**TASK INSTRUCTIONS:**
Nothing but the lines from the one containing "<!-- minor casing -->" to the end of the records below should be output, each exactly as written.

Start of GIVEN RECORDS

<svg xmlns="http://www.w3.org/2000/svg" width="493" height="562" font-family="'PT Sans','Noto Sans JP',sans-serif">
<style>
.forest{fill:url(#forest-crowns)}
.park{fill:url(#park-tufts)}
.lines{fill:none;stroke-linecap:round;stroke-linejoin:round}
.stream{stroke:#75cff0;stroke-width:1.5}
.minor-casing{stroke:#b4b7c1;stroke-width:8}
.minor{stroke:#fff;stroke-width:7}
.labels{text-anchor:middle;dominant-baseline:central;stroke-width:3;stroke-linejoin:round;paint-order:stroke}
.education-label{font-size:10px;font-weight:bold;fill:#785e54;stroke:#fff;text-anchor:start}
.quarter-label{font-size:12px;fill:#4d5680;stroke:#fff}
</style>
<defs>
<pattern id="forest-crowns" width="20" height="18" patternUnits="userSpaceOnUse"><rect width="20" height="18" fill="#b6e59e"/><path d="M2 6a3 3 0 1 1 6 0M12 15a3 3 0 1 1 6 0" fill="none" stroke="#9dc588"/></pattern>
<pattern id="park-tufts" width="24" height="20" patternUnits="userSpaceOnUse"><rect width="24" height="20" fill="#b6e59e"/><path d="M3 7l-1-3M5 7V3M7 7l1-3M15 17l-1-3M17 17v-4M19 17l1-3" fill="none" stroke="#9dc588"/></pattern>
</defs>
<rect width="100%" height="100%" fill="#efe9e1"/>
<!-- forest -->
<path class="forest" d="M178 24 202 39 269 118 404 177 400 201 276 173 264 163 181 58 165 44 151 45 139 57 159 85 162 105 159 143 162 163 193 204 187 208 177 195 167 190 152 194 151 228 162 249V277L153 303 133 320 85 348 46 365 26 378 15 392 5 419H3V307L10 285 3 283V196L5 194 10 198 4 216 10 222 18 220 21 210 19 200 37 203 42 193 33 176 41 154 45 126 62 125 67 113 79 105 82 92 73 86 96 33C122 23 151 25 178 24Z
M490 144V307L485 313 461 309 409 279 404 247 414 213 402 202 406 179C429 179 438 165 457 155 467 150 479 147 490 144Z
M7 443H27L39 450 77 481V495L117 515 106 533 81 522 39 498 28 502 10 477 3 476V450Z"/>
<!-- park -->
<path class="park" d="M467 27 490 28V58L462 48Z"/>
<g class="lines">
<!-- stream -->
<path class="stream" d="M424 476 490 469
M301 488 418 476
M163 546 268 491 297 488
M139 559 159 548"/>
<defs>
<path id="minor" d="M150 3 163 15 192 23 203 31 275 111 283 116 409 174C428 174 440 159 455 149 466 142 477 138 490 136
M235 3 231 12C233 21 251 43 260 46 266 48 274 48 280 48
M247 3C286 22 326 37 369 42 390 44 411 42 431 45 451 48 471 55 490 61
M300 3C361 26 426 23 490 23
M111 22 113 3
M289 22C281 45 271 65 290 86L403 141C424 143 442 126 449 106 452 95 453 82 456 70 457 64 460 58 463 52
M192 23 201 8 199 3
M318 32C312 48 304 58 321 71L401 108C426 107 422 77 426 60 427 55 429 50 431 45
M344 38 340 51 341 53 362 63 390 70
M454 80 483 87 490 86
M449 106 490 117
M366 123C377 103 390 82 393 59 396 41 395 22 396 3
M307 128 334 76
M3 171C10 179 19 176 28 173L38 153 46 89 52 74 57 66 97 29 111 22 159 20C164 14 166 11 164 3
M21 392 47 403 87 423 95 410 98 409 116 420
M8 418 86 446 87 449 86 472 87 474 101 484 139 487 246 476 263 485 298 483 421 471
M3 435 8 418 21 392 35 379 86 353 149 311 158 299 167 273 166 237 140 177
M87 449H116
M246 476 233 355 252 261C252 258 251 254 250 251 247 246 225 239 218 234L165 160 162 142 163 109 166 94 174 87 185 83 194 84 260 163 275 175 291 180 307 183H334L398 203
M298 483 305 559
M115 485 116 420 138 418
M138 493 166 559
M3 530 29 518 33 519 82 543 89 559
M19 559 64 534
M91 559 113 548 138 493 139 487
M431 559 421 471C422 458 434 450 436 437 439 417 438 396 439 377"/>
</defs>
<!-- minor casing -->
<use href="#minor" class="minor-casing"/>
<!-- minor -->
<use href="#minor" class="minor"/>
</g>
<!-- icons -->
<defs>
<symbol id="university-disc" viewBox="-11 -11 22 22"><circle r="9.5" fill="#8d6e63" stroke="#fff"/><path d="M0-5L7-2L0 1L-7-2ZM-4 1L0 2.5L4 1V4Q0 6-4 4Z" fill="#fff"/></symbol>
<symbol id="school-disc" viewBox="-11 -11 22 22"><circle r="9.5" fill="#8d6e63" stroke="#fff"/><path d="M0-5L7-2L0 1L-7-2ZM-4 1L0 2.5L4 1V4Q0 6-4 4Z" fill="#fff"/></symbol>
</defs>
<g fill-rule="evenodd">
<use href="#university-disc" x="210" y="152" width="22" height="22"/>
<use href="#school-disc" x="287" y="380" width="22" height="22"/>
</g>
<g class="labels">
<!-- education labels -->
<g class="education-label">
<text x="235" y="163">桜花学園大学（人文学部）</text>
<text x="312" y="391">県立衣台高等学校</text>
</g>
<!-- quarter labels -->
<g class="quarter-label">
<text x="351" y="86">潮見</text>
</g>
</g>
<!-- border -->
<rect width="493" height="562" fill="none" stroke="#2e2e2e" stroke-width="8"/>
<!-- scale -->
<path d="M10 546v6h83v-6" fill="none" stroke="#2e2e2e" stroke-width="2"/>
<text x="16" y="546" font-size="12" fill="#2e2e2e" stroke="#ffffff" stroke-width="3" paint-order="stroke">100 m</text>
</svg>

End of GIVEN RECORDS

**EXERCISE ANSWER:**
<!-- minor casing -->
<use href="#minor" class="minor-casing"/>
<!-- minor -->
<use href="#minor" class="minor"/>
</g>
<!-- icons -->
<defs>
<symbol id="university-disc" viewBox="-11 -11 22 22"><circle r="9.5" fill="#8d6e63" stroke="#fff"/><path d="M0-5L7-2L0 1L-7-2ZM-4 1L0 2.5L4 1V4Q0 6-4 4Z" fill="#fff"/></symbol>
<symbol id="school-disc" viewBox="-11 -11 22 22"><circle r="9.5" fill="#8d6e63" stroke="#fff"/><path d="M0-5L7-2L0 1L-7-2ZM-4 1L0 2.5L4 1V4Q0 6-4 4Z" fill="#fff"/></symbol>
</defs>
<g fill-rule="evenodd">
<use href="#university-disc" x="210" y="152" width="22" height="22"/>
<use href="#school-disc" x="287" y="380" width="22" height="22"/>
</g>
<g class="labels">
<!-- education labels -->
<g class="education-label">
<text x="235" y="163">桜花学園大学（人文学部）</text>
<text x="312" y="391">県立衣台高等学校</text>
</g>
<!-- quarter labels -->
<g class="quarter-label">
<text x="351" y="86">潮見</text>
</g>
</g>
<!-- border -->
<rect width="493" height="562" fill="none" stroke="#2e2e2e" stroke-width="8"/>
<!-- scale -->
<path d="M10 546v6h83v-6" fill="none" stroke="#2e2e2e" stroke-width="2"/>
<text x="16" y="546" font-size="12" fill="#2e2e2e" stroke="#ffffff" stroke-width="3" paint-order="stroke">100 m</text>
</svg>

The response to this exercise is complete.